A case summary that illustrates the potential outcome of ignoring the formalities of the Companies Act when a company gets into financial difficulties.
It might be tempting to try and do things 'on the cheap' rather than spending money on vital things such as professional fees in order to save costs. Sometimes this strategy may pay off. On the other hand, if later there is a shareholder dispute or when the company falls into financial difficulty and it comes to light that directors have cut corners and not observed all the transactional formalities, the strategy may backfire. Directors may find themselves held personally accountable for their past actions.
In Stuart & Kinlan v Crimmin  EWHC 779 (Ch), a retiring director was pursued by a liquidator who claimed that he had not acted in the company’s best interests when negotiating for it to repurchase his shares and that the repurchase procured had not been carried out properly.
- Mr Crimmin and Mr Smith were directors and shareholders of Styleprint Limited (the company). Mr Crimmin wanted to retire and Mr Smith did not have enough cash to buy him out, it was agreed that the company would execute a Purchase of own shares and buy out Mr Crimmin.
- An agreement was drafted and Mr Crimmin agreed to sell his entire shareholding to the company for a consideration of £130,000, payable in two instalments. The company also agreed to repay the balance of the director's loan account due and engage the vendor on a self-employed basis for eight years.
- A sale agreement was drawn up by their accountant, who was wise enough to include a clause in the agreement which said that the firm: “Did not hold themselves out as experts in the area of share sale agreements and had warned the company and the vendor that they should seek independent legal advice”.
- The sale agreement went through and Mr Crimmin resigned from the company as planned.
- The company subsequently went into Liquidation.
The liquidators sued Mr Crimmin and his wife claiming misfeasance and a breach of trust in relation to the share sale agreement.

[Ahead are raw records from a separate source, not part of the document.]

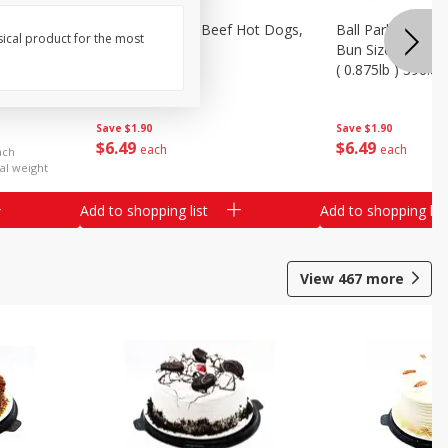
Ends &
Ball Park Angus Beef Hot Dogs,
Ball Park Angus 
sical product for the most
k) - Limit
14 Oz (396 G)
Bun Size Length,
( 0.875lb ) 396.8
Save
$1.90
Save
$1.90
$
6
49
$
6
49
each
each
ach
al weight
Add to shopping list
Add to shopping list
View
467
more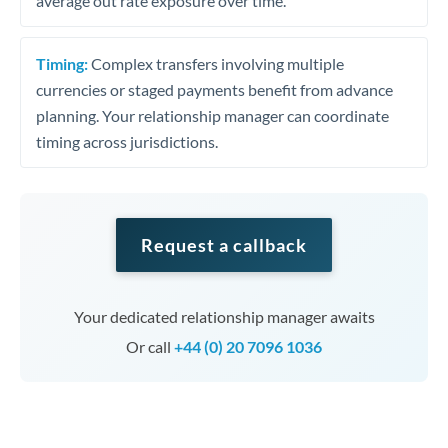
average out rate exposure over time.
Timing:
Complex transfers involving multiple
currencies or staged payments benefit from advance
planning. Your relationship manager can coordinate
timing across jurisdictions.
Request a callback
Your dedicated relationship manager awaits
Or call
+44 (0) 20 7096 1036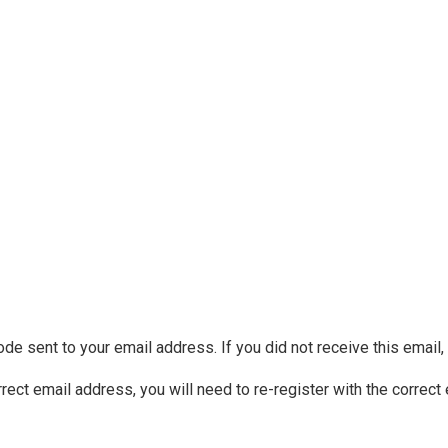
ode sent to your email address. If you did not receive this email
rrect email address, you will need to re-register with the correct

Companies Act procedures had not been followed and the directors had not acted in the best interests of the company. This had the effect of voiding the share sale agreement and the liquidator wanted the £130,000 returned.

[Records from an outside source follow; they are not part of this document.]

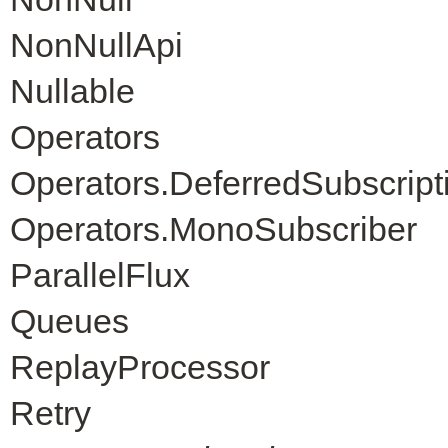
NonNullApi
Nullable
Operators
Operators.DeferredSubscript
Operators.MonoSubscriber
ParallelFlux
Queues
ReplayProcessor
Retry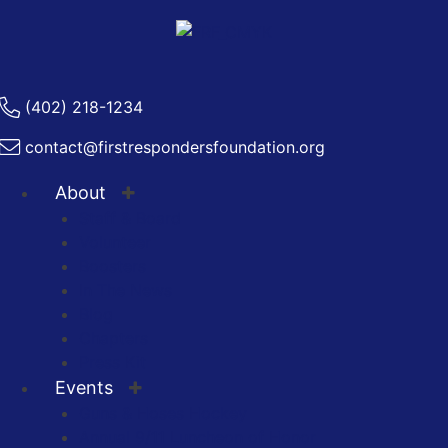
(402) 218-1234
contact@firstrespondersfoundation.org
About
Staff & Board
Volunteer
Boosters
In The News
Blog
Chapters
Press Kit
Events
Guns & Hoses Hockey
Annual 9/11 Luncheon of Honor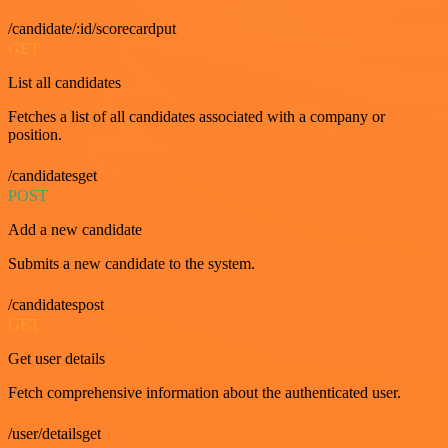
/candidate/:id/scorecardput
GET
List all candidates
Fetches a list of all candidates associated with a company or
position.
/candidatesget
POST
Add a new candidate
Submits a new candidate to the system.
/candidatespost
GET
Get user details
Fetch comprehensive information about the authenticated user.
/user/detailsget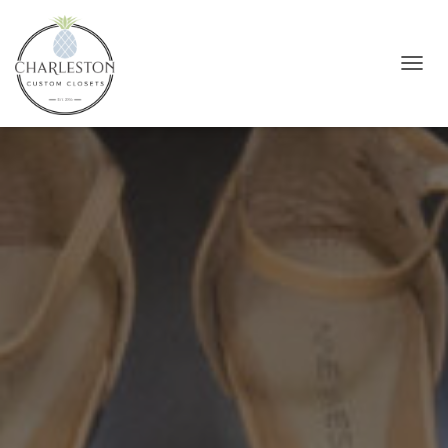
T
O
G
G
L
E
N
A
V
I
G
A
T
I
O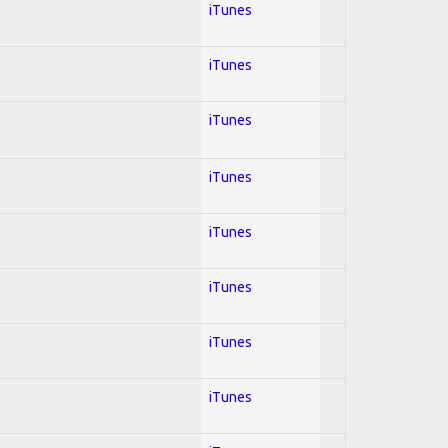
iTunes
iTunes
iTunes
iTunes
iTunes
iTunes
iTunes
iTunes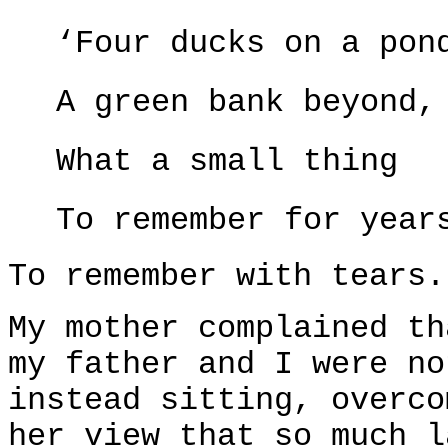
‘Four ducks on a pon
A green bank beyond,
What a small thing
To remember for year
To remember with tears.
My mother complained th
my father and I were no
instead sitting, overco
her view that so much l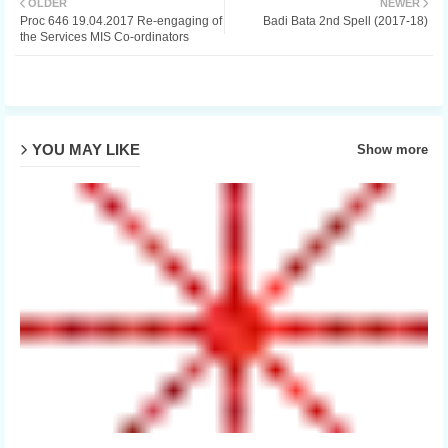
OLDER
NEWER
Proc 646 19.04.2017 Re-engaging of
Badi Bata 2nd Spell (2017-18)
ter
the Services MIS Co-ordinators
YOU MAY LIKE
Show more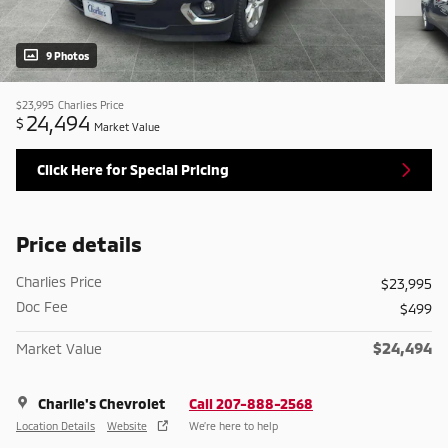
9 Photos
$23,995
Charlies Price
24,494
$
Market Value
Click Here for Special Pricing
Price details
Charlies Price
$23,995
Doc Fee
$499
$24,494
Market Value
Charlie's Chevrolet
Call 207-888-2568
Location Details
Website
We’re here to help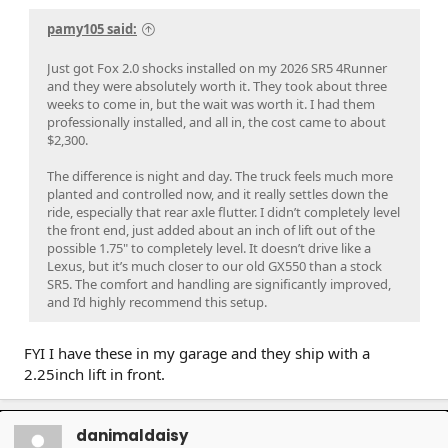
pamy105 said:
Just got Fox 2.0 shocks installed on my 2026 SR5 4Runner
and they were absolutely worth it. They took about three
weeks to come in, but the wait was worth it. I had them
professionally installed, and all in, the cost came to about
$2,300.
The difference is night and day. The truck feels much more
planted and controlled now, and it really settles down the
ride, especially that rear axle flutter. I didn’t completely level
the front end, just added about an inch of lift out of the
possible 1.75" to completely level. It doesn’t drive like a
Lexus, but it’s much closer to our old GX550 than a stock
SR5. The comfort and handling are significantly improved,
and I’d highly recommend this setup.
FYI I have these in my garage and they ship with a
2.25inch lift in front.
danimaldaisy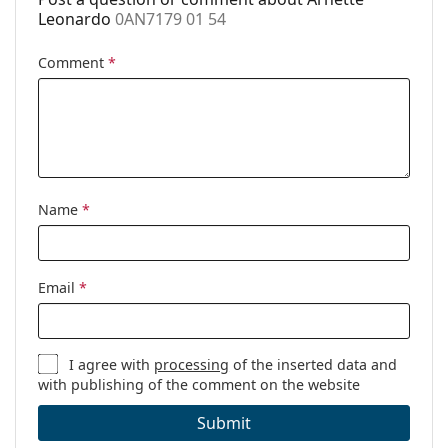
Other
Leonardo
0AN7179 01 54
Gender:
Men
Comment
*
Category:
Prescription glasses
Brand:
Arnette
Code:
0AN7179 01 54
Name
*
Email
*
I agree with
processing
of the inserted data and
with publishing of the comment on the website
Submit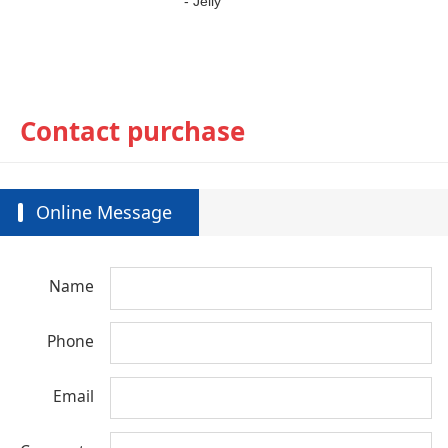
-
J
elly
Contact purchase
Online Message
Name
Phone
Email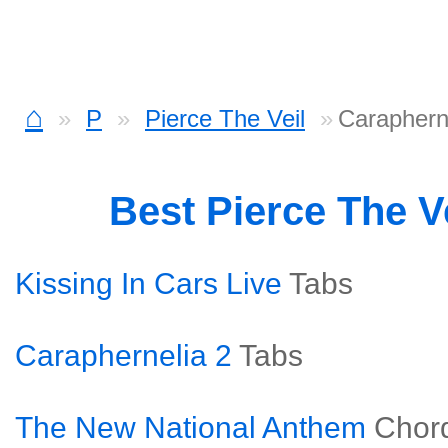
⌂
P
Pierce The Veil
Caraphern
Best Pierce The V
Kissing In Cars Live
Tabs
Caraphernelia 2
Tabs
The New National Anthem
Chor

The matter went to court, which considered:
1. Were the correct procedures under the Companies Act all followed? Key to this was the question, was the special resolution and share purchase agreement been correctly circulated and made?

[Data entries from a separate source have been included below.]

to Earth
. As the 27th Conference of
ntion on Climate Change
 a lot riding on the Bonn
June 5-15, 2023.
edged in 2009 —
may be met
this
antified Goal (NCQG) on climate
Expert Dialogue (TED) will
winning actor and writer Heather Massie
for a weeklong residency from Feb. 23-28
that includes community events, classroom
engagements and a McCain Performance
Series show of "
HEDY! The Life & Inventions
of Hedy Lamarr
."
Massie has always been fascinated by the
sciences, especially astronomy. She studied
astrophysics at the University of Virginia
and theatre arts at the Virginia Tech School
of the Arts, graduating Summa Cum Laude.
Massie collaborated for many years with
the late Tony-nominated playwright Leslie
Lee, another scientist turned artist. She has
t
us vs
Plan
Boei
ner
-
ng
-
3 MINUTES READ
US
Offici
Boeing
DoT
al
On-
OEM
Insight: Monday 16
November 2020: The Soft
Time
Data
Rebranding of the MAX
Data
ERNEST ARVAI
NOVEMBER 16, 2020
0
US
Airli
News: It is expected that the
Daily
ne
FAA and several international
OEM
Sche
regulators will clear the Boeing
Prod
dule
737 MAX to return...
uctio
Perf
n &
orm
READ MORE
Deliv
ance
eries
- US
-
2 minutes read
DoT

The court thought so. Although formal notices were not given for the resolutions, this was a small company and those who required sight of resolutions saw them during the meetings and the right director voted.
2. Were the shares fully paid on redemption as required by the Companies Act?
The court found not. The purchase agreement was by instalment, so the shares were not fully paid. The result was that the agreement was void.
3. Did the directors disclose their interests and act in the best interests of the company, as required by the Companies Act?
The court thought so, even though one of the directors was retiring and this created a conflict of interest of sorts. The director had disclosed his interests.
4. Could the court exercise its powers to grant relief?
The court found that Mr Crimmin had acted honestly and reasonably in all the circumstances and ought fairly to be excused from liability in respect of the whole sum actually received by him.
A very lucky escape for the Crimmins, but not without cost and the emotional trauma of being pursued through the court by a liquidator.